▶ **Task instructions**:
Below is a block of records. Copy every line in it that contains the word "Request".

▶ **Task inputs**:
*** Block opens ***

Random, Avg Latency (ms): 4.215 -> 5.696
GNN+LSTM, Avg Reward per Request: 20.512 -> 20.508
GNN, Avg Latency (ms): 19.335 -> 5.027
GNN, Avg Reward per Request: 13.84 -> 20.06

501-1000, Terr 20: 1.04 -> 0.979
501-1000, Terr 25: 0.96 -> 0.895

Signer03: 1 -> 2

*** Block closes ***
*** Block opens ***

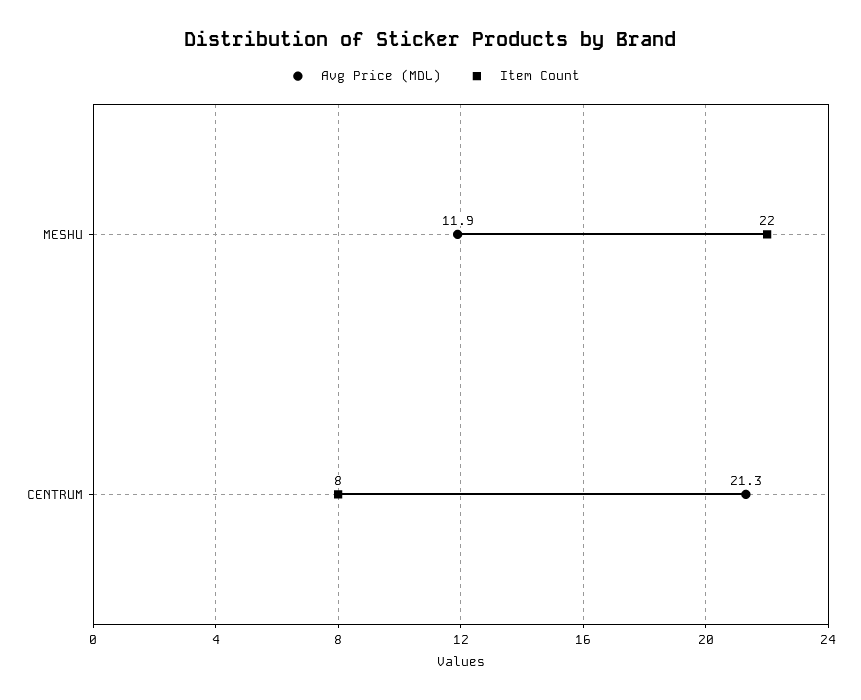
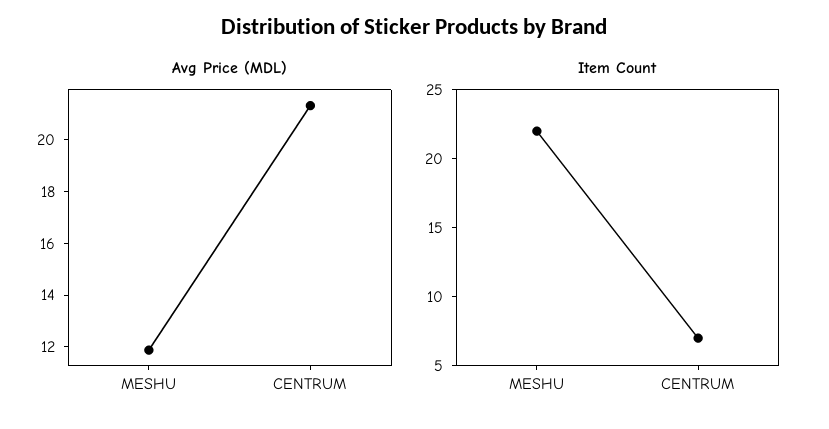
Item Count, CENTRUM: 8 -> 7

*** Block closes ***

▶ **Exercise response**:
GNN+LSTM, Avg Reward per Request: 20.512 -> 20.508
GNN, Avg Reward per Request: 13.84 -> 20.06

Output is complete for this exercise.